▸ WHAT THE EXERCISE ASKS
Extract the full passage on the sacred/secular divide among American Christians, verbatim and in its original order.

▸ SOURCE PASSAGE
But it strikes me as odd that so many of us American Christians, as much as we assimilate the world’s methods of operation and thinking, still erect sacred/secular divides. Many of us think nothing of spending an entire weekend browsing for yet more stuff at the local mall, but should anyone talk of helping the world’s poor find economic justice, that poor soul gets branded as a minister of the “social gospel” or part of some sect of Christianity somehow gone to theological seed.

I guess I don’t understand the hypocrisy of the typical heavenly-minded suburban Christian loading up her shopping cart with pre-Black-Friday deals that only tie her to the world, then having her say, “You’re taking your eyes off Jesus if you talk about fighting for people’s jobs.” Talking about earthy truths somehow can’t be viewed as having any relevance to the Church’s ultimate mission.

Yet I can’t read the Bible as some kind of gnostic document that imagines the physical world doesn’t exist. Most of the Law consists of bringing truth into the everyday earth-bound problems people faced. I can’t read the compelling tales of the early Church in action and not see that right away they’re addressing the down-to-earth problems of simple people. So the Hellenists complain that their widows aren’t getting the same attention as the rest. Do the apostles blow them off as social gospel advocates or worldly advocates of taking one’s eyes off Jesus to stare at the mundane? No, they do something about the problem.

▸ PROVIDED RECORDS
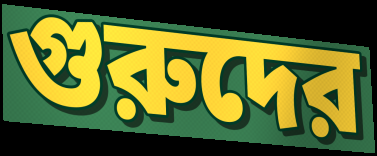
গুরুদের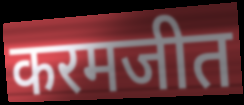
करमजीतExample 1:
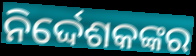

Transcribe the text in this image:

ନିର୍ଦ୍ଦେଶକଙ୍କର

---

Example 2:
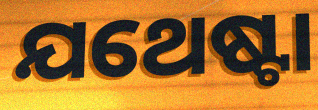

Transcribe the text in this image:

ଯଥେଷ୍ଟା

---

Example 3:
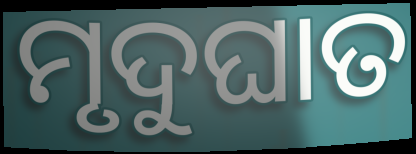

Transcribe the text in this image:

ମୃଦୁଘାତ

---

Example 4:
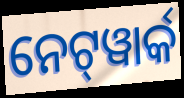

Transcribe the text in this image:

ନେଟ୍‌ୱାର୍କ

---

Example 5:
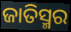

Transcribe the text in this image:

ଜାତିସ୍ମର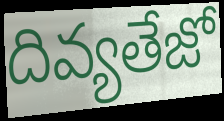
దివ్యతేజో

▸ COMPLETED EXERCISE
But it strikes me as odd that so many of us American Christians, as much as we assimilate the world’s methods of operation and thinking, still erect sacred/secular divides. Many of us think nothing of spending an entire weekend browsing for yet more stuff at the local mall, but should anyone talk of helping the world’s poor find economic justice, that poor soul gets branded as a minister of the “social gospel” or part of some sect of Christianity somehow gone to theological seed.

I guess I don’t understand the hypocrisy of the typical heavenly-minded suburban Christian loading up her shopping cart with pre-Black-Friday deals that only tie her to the world, then having her say, “You’re taking your eyes off Jesus if you talk about fighting for people’s jobs.” Talking about earthy truths somehow can’t be viewed as having any relevance to the Church’s ultimate mission.

Yet I can’t read the Bible as some kind of gnostic document that imagines the physical world doesn’t exist. Most of the Law consists of bringing truth into the everyday earth-bound problems people faced. I can’t read the compelling tales of the early Church in action and not see that right away they’re addressing the down-to-earth problems of simple people. So the Hellenists complain that their widows aren’t getting the same attention as the rest. Do the apostles blow them off as social gospel advocates or worldly advocates of taking one’s eyes off Jesus to stare at the mundane? No, they do something about the problem.